What to work on – Reproduce every one of the records below word for word, leaving out the pictures.

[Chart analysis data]
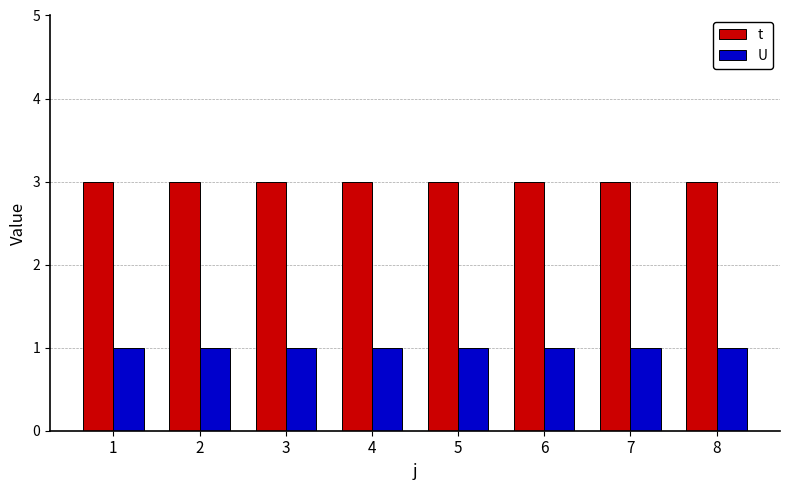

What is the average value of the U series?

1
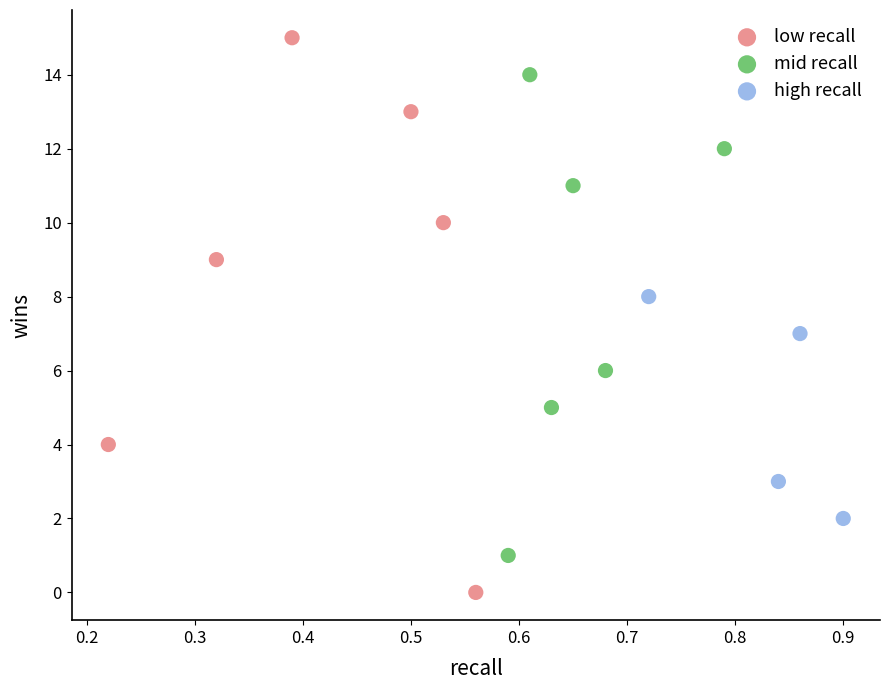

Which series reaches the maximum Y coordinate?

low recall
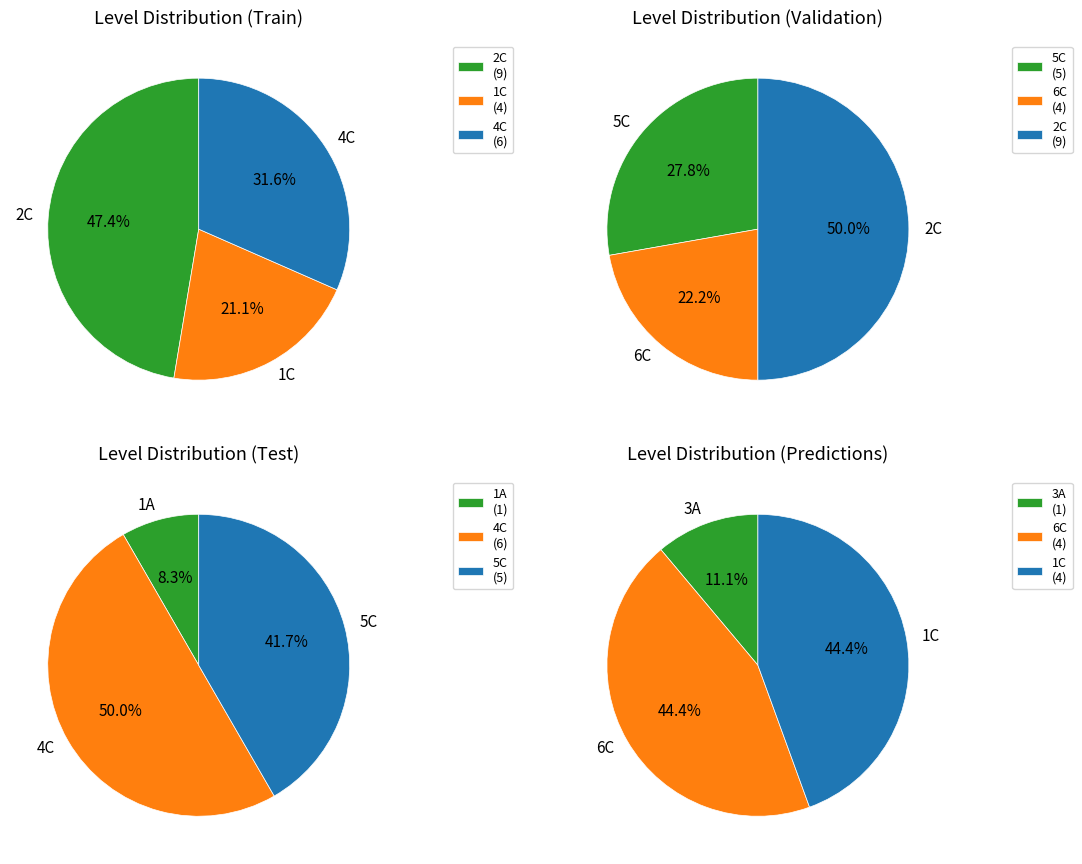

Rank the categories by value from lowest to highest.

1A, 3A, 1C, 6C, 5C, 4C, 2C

Answer section –
What is the average value of the U series?

1

Which series reaches the maximum Y coordinate?

low recall

Rank the categories by value from lowest to highest.

1A, 3A, 1C, 6C, 5C, 4C, 2C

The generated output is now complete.